### TASK TO CARRY OUT:
Reproduce the material below verbatim, line for line, without altering any character.

### DATA SHOWN:
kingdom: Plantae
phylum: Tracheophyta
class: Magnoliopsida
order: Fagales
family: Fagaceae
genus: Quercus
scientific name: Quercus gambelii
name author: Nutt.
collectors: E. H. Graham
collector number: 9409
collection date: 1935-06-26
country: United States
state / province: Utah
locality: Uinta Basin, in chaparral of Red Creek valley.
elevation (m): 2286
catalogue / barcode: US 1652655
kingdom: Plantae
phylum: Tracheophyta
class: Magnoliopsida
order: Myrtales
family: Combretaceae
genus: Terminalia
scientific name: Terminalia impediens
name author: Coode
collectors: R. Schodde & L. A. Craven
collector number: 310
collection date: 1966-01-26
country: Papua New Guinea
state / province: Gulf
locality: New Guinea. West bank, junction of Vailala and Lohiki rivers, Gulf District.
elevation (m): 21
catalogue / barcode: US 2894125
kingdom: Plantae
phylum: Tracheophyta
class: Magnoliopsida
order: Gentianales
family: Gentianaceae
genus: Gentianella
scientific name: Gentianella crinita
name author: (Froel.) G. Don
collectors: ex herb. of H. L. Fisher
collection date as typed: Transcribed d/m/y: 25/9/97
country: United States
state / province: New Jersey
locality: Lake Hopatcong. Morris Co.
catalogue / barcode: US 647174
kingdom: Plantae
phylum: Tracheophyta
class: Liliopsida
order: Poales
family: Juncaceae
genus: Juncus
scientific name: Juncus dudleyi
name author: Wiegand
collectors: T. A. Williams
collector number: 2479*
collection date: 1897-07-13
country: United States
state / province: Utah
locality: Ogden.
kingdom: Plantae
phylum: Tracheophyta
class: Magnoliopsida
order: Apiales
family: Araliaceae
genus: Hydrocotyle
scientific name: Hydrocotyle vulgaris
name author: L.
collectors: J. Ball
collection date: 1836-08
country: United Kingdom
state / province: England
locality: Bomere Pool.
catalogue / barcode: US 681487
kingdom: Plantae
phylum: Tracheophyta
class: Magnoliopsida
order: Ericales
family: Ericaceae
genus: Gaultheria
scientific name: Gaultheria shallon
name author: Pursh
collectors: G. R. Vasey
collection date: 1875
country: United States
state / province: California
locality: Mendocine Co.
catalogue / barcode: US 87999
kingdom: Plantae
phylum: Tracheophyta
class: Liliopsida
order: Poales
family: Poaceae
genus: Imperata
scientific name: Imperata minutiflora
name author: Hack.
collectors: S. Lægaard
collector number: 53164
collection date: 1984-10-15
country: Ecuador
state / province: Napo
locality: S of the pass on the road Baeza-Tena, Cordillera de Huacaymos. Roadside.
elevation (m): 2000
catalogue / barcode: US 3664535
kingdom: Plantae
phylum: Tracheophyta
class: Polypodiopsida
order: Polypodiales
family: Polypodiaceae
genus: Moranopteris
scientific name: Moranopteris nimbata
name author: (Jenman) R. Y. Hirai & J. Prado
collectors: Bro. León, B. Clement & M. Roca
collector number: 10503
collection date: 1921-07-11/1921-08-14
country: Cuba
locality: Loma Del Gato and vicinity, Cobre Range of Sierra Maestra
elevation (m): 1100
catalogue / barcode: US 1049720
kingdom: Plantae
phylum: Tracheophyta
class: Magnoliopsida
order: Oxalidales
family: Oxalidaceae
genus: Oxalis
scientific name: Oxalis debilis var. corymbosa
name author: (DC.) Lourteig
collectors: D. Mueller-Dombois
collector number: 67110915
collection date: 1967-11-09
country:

### EXPECTED ANSWER:
kingdom: Plantae
phylum: Tracheophyta
class: Magnoliopsida
order: Fagales
family: Fagaceae
genus: Quercus
scientific name: Quercus gambelii
name author: Nutt.
collectors: E. H. Graham
collector number: 9409
collection date: 1935-06-26
country: United States
state / province: Utah
locality: Uinta Basin, in chaparral of Red Creek valley.
elevation (m): 2286
catalogue / barcode: US 1652655
kingdom: Plantae
phylum: Tracheophyta
class: Magnoliopsida
order: Myrtales
family: Combretaceae
genus: Terminalia
scientific name: Terminalia impediens
name author: Coode
collectors: R. Schodde & L. A. Craven
collector number: 310
collection date: 1966-01-26
country: Papua New Guinea
state / province: Gulf
locality: New Guinea. West bank, junction of Vailala and Lohiki rivers, Gulf District.
elevation (m): 21
catalogue / barcode: US 2894125
kingdom: Plantae
phylum: Tracheophyta
class: Magnoliopsida
order: Gentianales
family: Gentianaceae
genus: Gentianella
scientific name: Gentianella crinita
name author: (Froel.) G. Don
collectors: ex herb. of H. L. Fisher
collection date as typed: Transcribed d/m/y: 25/9/97
country: United States
state / province: New Jersey
locality: Lake Hopatcong. Morris Co.
catalogue / barcode: US 647174
kingdom: Plantae
phylum: Tracheophyta
class: Liliopsida
order: Poales
family: Juncaceae
genus: Juncus
scientific name: Juncus dudleyi
name author: Wiegand
collectors: T. A. Williams
collector number: 2479*
collection date: 1897-07-13
country: United States
state / province: Utah
locality: Ogden.
kingdom: Plantae
phylum: Tracheophyta
class: Magnoliopsida
order: Apiales
family: Araliaceae
genus: Hydrocotyle
scientific name: Hydrocotyle vulgaris
name author: L.
collectors: J. Ball
collection date: 1836-08
country: United Kingdom
state / province: England
locality: Bomere Pool.
catalogue / barcode: US 681487
kingdom: Plantae
phylum: Tracheophyta
class: Magnoliopsida
order: Ericales
family: Ericaceae
genus: Gaultheria
scientific name: Gaultheria shallon
name author: Pursh
collectors: G. R. Vasey
collection date: 1875
country: United States
state / province: California
locality: Mendocine Co.
catalogue / barcode: US 87999
kingdom: Plantae
phylum: Tracheophyta
class: Liliopsida
order: Poales
family: Poaceae
genus: Imperata
scientific name: Imperata minutiflora
name author: Hack.
collectors: S. Lægaard
collector number: 53164
collection date: 1984-10-15
country: Ecuador
state / province: Napo
locality: S of the pass on the road Baeza-Tena, Cordillera de Huacaymos. Roadside.
elevation (m): 2000
catalogue / barcode: US 3664535
kingdom: Plantae
phylum: Tracheophyta
class: Polypodiopsida
order: Polypodiales
family: Polypodiaceae
genus: Moranopteris
scientific name: Moranopteris nimbata
name author: (Jenman) R. Y. Hirai & J. Prado
collectors: Bro. León, B. Clement & M. Roca
collector number: 10503
collection date: 1921-07-11/1921-08-14
country: Cuba
locality: Loma Del Gato and vicinity, Cobre Range of Sierra Maestra
elevation (m): 1100
catalogue / barcode: US 1049720
kingdom: Plantae
phylum: Tracheophyta
class: Magnoliopsida
order: Oxalidales
family: Oxalidaceae
genus: Oxalis
scientific name: Oxalis debilis var. corymbosa
name author: (DC.) Lourteig
collectors: D. Mueller-Dombois
collector number: 67110915
collection date: 1967-11-09
country:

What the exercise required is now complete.